Question

The same current flows through every part of the circuit containing three resistances if they in .....

• A. parallel
• B. series
• C. two of them series and then parallel with third one.
• D. two of them parallel and then series with third one.

Answer 1

The correct option is B series

Components connected in series are connected along a single path, so the same current flows through all of the components. In a series circuit, every device must function for the circuit to be complete. One bulb burning out in a series circuit breaks the circuit.
Experiment to show that the same current flows through every part of the circuit containing three resistances in series connected to a battery:

Figure 1 below shows an electric circuit in which three resistors having resistances R1, R2 and R3, respectively, are joined end to end.
Objects required:
Join three resistors of different values in series. Connect them with a battery, an ammeter and a plug key, as shown in Figure 1. You may use the resistors of values like 1 , 2 , 3 etc., and a battery of 6 V for performing this activity. A voltmeter is connected later.
Experiment:
Plug the key. Note the ammeter reading.
Change the position of ammeter to anywhere in between the resistors. Note the ammeter reading each time.
Now, insert a voltmeter across the ends X and Y of the series combination of three resistors, as shown in Figure 2.
Plug the key in the circuit and note the voltmeter reading.

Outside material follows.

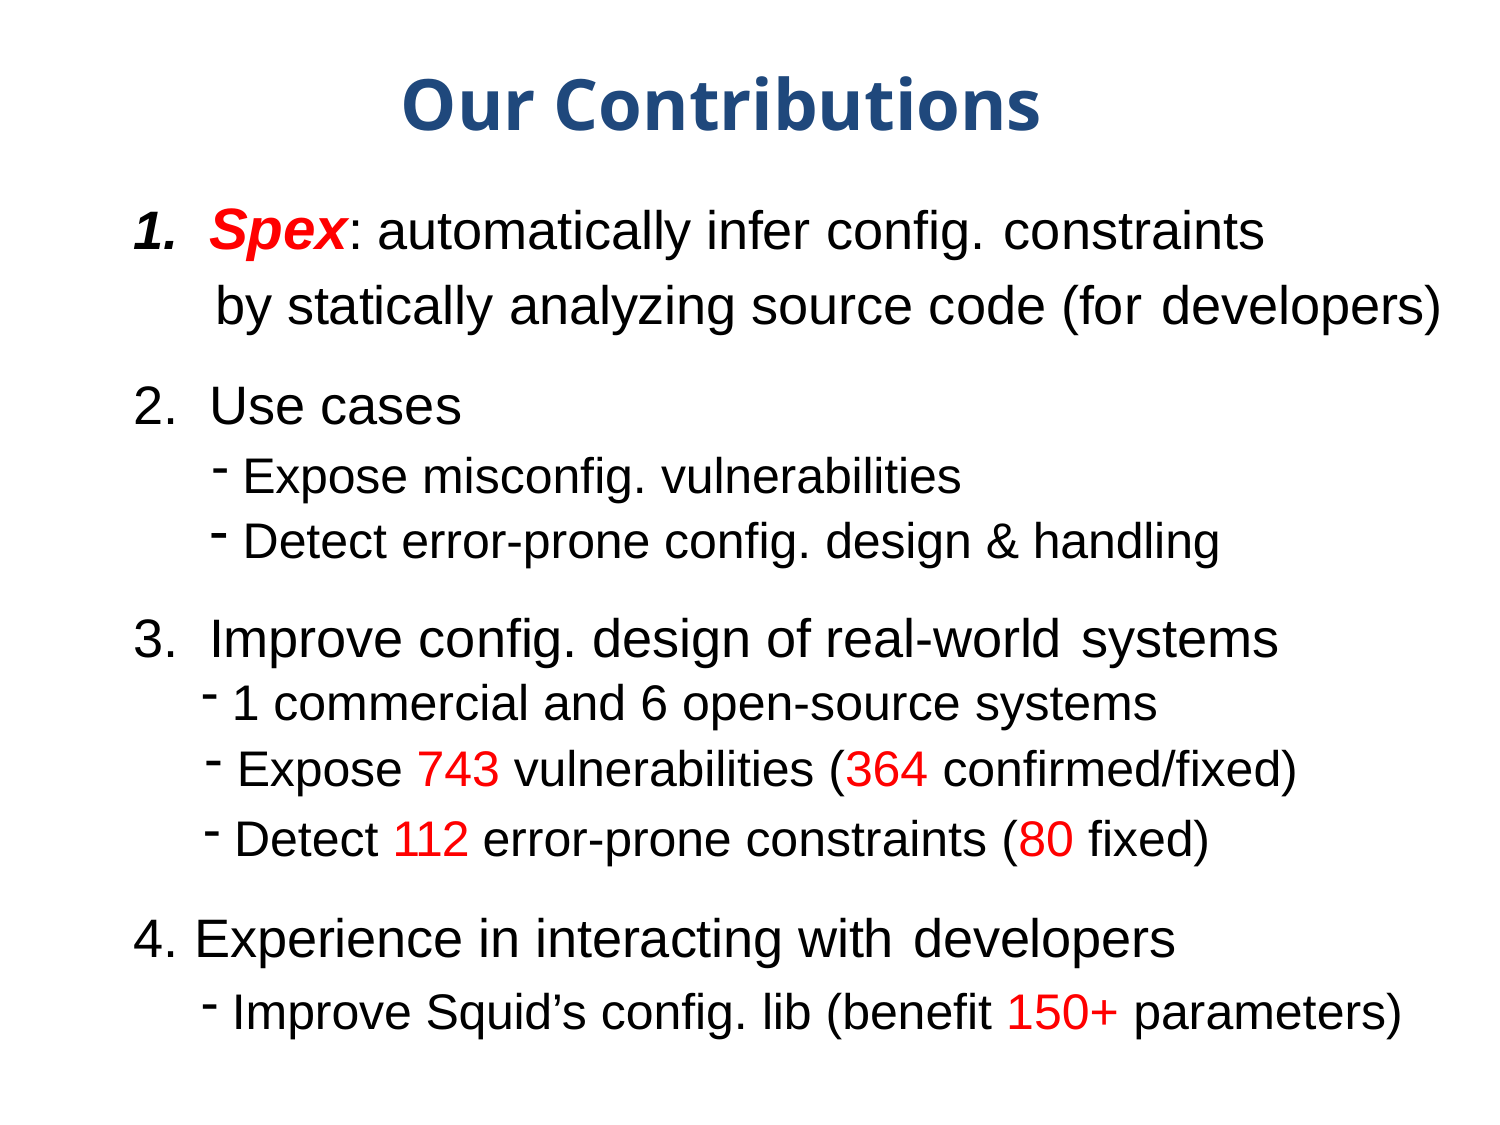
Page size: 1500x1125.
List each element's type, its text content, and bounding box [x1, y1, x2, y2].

title Our Contributions [398, 57, 1115, 179]
text_box Spex: automatically infer config. constraints by statically analyzing source code (for developers) Use cases Expose misconfig. vulnerabilities Detect error-prone config. design & handling Improve config. design of real-world systems 1 commercial and 6 open-source systems Expose 743 vulnerabilities (364 confirmed/fixed) Detect 112 error-prone constraints (80 fixed) Experience in interacting with developers Improve Squid’s config. lib (benefit 150+ parameters) [131, 179, 1445, 1040]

It gives the potential difference across the series combination of resistors. Let it be V. Now measure the potential difference across the two terminals of the battery. Compare the two values.
Take out the plug key and disconnect the voltmeter. Now insert the voltmeter across the ends X and P of the first resistor, as shown in Figure 2.
Plug the key and measure the potential difference across the first resistor. Let it be V1.
Similarly, measure the potential difference across the other two resistors, separately. Let these values be V2 and V3, respectively.
Deduce a relationship between V, V1, V2 and V3.
Observation:
We will observe that the value of the current in the ammeter is the same, independent of its position in the electric circuit. It means that in a series combination of resistors the current is the same in every part of the circuit or the same current through each resistor.
Also, we will observe that the potential difference V is equal to the sum of potential differences V1, V2, and V3. That is the total potential difference across a combination of resistors in series is equal to the sum of potential difference across the individual resistors. That is,
V = V1 + V2 + V3 (1)
In the electric circuit shown in Figure, let I be the current through the circuit. The current through each resistor is also I. It is possible to replace the three resistors joined in series by an equivalent single resistor of resistance R, such that the potential difference V across it, and the current I through the circuit remains the same. Applying the Ohms law to the entire circuit, we have
V = IR(2)
On applying Ohms law to the three resistors separately, we further have
V1 = I R1 (3-a)
V2 = I R2 (3-b) and
V3 = I R3 (3-c)
From Eq. (1),
I R = I R1 + I R2 + I R3
Or
Rs = R1 +R2 + R3
We can conclude that when several resistors are joined in series, the resistance of the combination Rs equals the sum of their individual resistances, R1, R2, R3, and is thus greater than any individual resistance.
Hence, this experiment proves that the same current flows through every part of the circuit containing three resistances in series connected to a battery.